To be sure, the commission's charge is as large as the lake itself.

The commission began as a study group when several mayors decided some of the issues surrounding the lake — the largest freshwater lake in Utah — needed to be addressed. The Utah County Council of Governments voted to form the Utah Lake Study Committee in 2004, which was approved by Gov. Jon Huntsman Jr. as the Utah Lake Commission in March 2007.

The commission is made up of 14 municipalities, three state agencies, Utah County and the Central Utah Water Conservancy District. It has 20 members and meets monthly to discuss issues regarding the lake.

Although still in its infancy, the commission's office runs with two full-time employees, and the commission already serves as a consultant and tool for agencies, legislators and others to receive information and guidance concerning the lake.

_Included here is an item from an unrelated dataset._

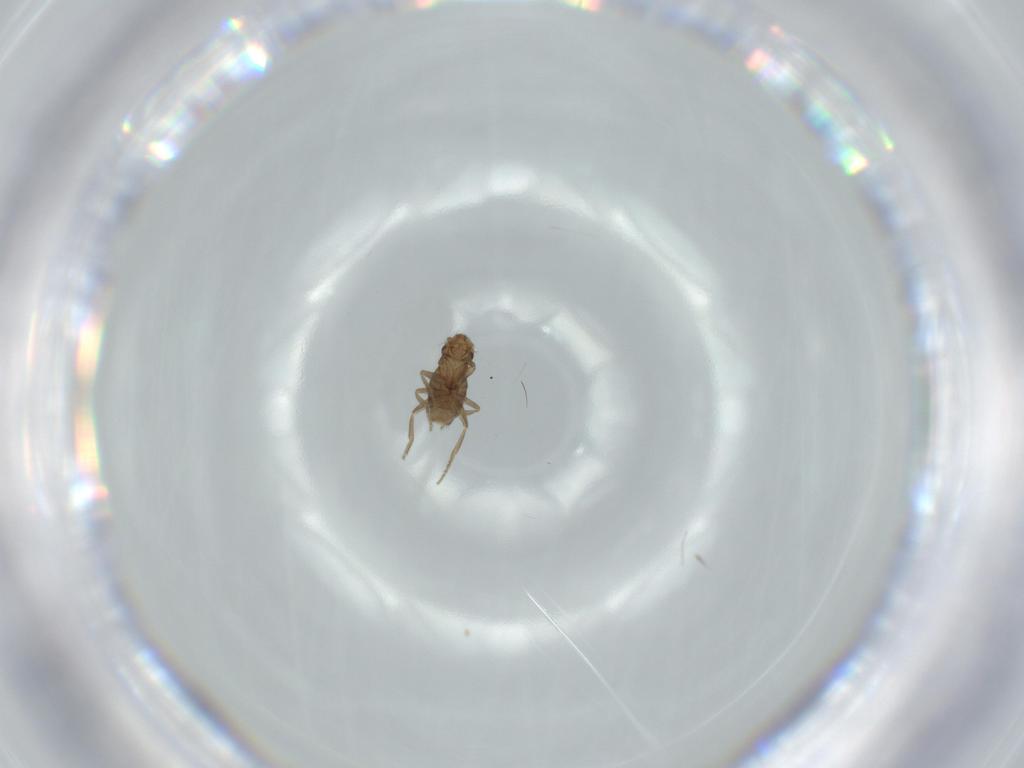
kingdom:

"We see ourselves as a coordination center," said Reed Price, executive director of the Utah Lake Commission. "(There are) people who have these different ideas, and they may need to talk to several agencies in order to get approval, and we can get them right in touch with the people they need to speak with."

Consider some of the issues facing the commission: The problem of polychlorinated biphenyls, or PCBs in the lake; the infestation of invasive animal and plant species, such as carp and phragmites; encroaching development, transportation and water quality.

The commission holds no authority to approve or deny any projects, but it is a source of information for those that do hold the authority, Price said.

Price also said the commission helps other agencies. For example, the Division of Forestry, Fire and State Lands could seek advice on requests for transportation-system permits on areas near the lake. The commission also will work with the state Department of Health on unhealthy PCB levels found in carp and channel catfish.

Commission members met with Christina McNaughton, health hazard assessment manager and toxicologist with the Department of Health, in October to understand more about the warnings against PCBs and how they affect Utah Lake.

Helping to raise funds and find organizations or grants that could pay for studies into lake issues is one way the commission will help agencies and try to conserve the lake.

Last week, the commission approved a resolution to support any appropriation of funds from the government for studies regarding Utah Lake.

Rep. Kenneth Sumsion, R-American Fork, wants funds from the Legislature for a study to look at a possible causeway through Utah Lake.

"A lot of people see (the lake) as an eyesore, but it truly is a gem ... one of our goals and objectives is to convince the public that it is such," he said.

A master plan is under way and is expected to be done by January 2009.